Dans un secteur au sud de Damas, des témoins ont décrit un " trou de la mort " : les forces armées de l’opposition y auraient jeté les corps des combattants pro-gouvernementaux et des informateurs présumés du régime qu’elles ont exécutés. Des habitants ont raconté au chercheur d’Amnesty International qu’un homme accusé d’être un collaborateur avait été retrouvé après avoir été exécuté par un groupe d’opposition. Un voisin a témoigné : " Nous y sommes allés immédiatement et l’avons trouvé sur un monceau de déchets, un impact de balle au milieu du front, une blessure par balle à l’épaule. Il avait le genou cassé. Sur le carton marron accroché sur sa dépouille, on pouvait lire ces mots : " Collaborateur (awayni), colonel Helal Eid ".

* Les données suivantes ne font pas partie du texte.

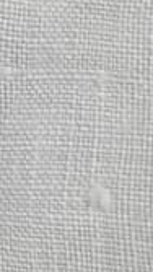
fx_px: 1463
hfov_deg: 5.8
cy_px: 5
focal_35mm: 203
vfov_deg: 10.5
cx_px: -218
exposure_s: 1/1412
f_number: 1.8
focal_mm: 4.25
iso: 32
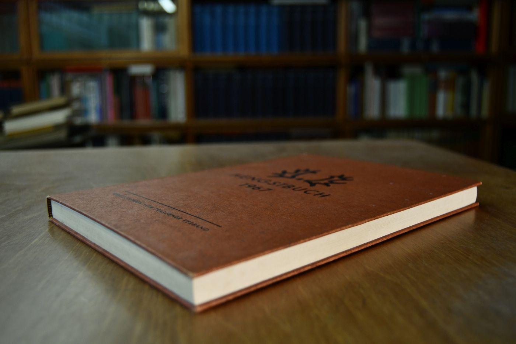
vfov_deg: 38.9
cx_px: 258
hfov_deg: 55.8
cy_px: 172
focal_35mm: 34
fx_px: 487
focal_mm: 23
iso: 800
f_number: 3.8
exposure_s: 1/250
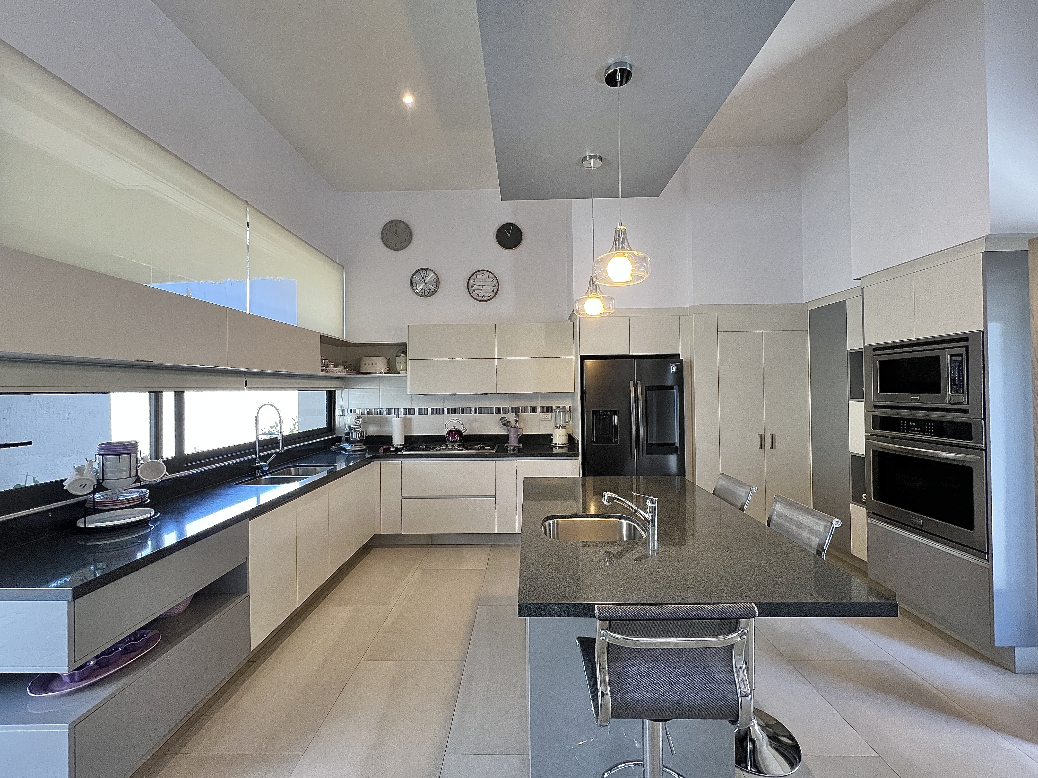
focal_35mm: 13
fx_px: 390
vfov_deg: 89.9
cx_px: 519
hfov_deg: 106.2
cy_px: 389
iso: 200
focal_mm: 1.57
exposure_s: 1/120
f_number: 1.8
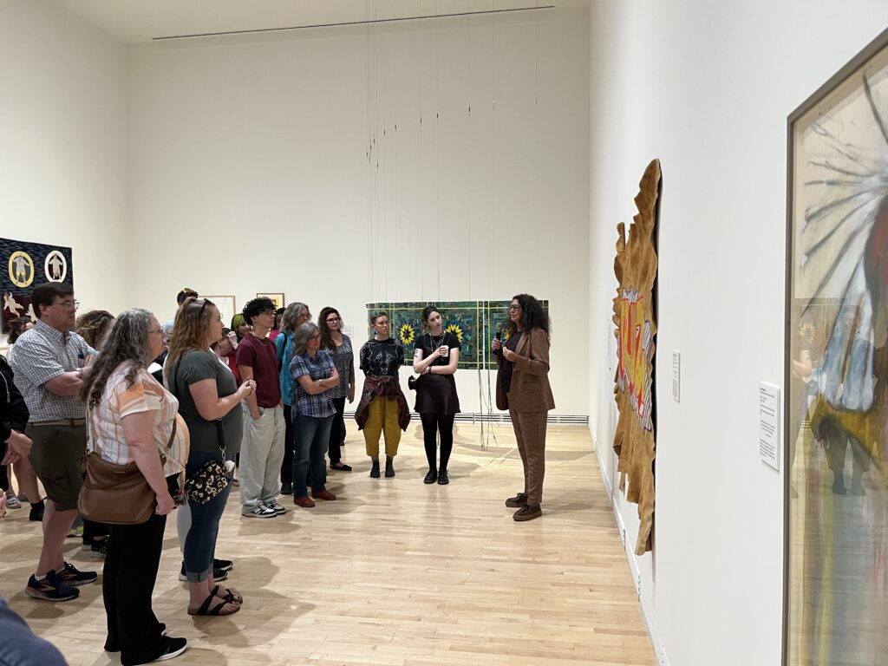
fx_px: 667
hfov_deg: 67.3
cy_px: 333
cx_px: 444
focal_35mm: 26
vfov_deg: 53.1
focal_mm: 5.1
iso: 200
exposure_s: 1/60
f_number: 1.6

D’après l’ONU, plus de deux millions de civils sont déplacés à l’intérieur de la Syrie. Ayant fui leur foyer, beaucoup se retrouvent de nouveau confrontés aux tirs d’obus et aux bombardements dans les zones où ils ont cherché refuge, et doivent à nouveau partir. La Turquie a partiellement fermé sa frontière, et des milliers de personnes déplacées se retrouvent bloquées du côté syrien dans des conditions épouvantables.
" Chaque heure qui s’écoule face à l’indécision de la communauté internationale est synonyme de nouvelles victimes. Combien de civils doivent encore perdre la vie avant que le Conseil de sécurité de l’ONU ne saisisse le procureur de la Cour pénale internationale de la situation en Syrie, afin de mettre en œuvre l’obligation de rendre des comptes pour ces crimes insupportables ? ", s’est interrogée Ann Harrison.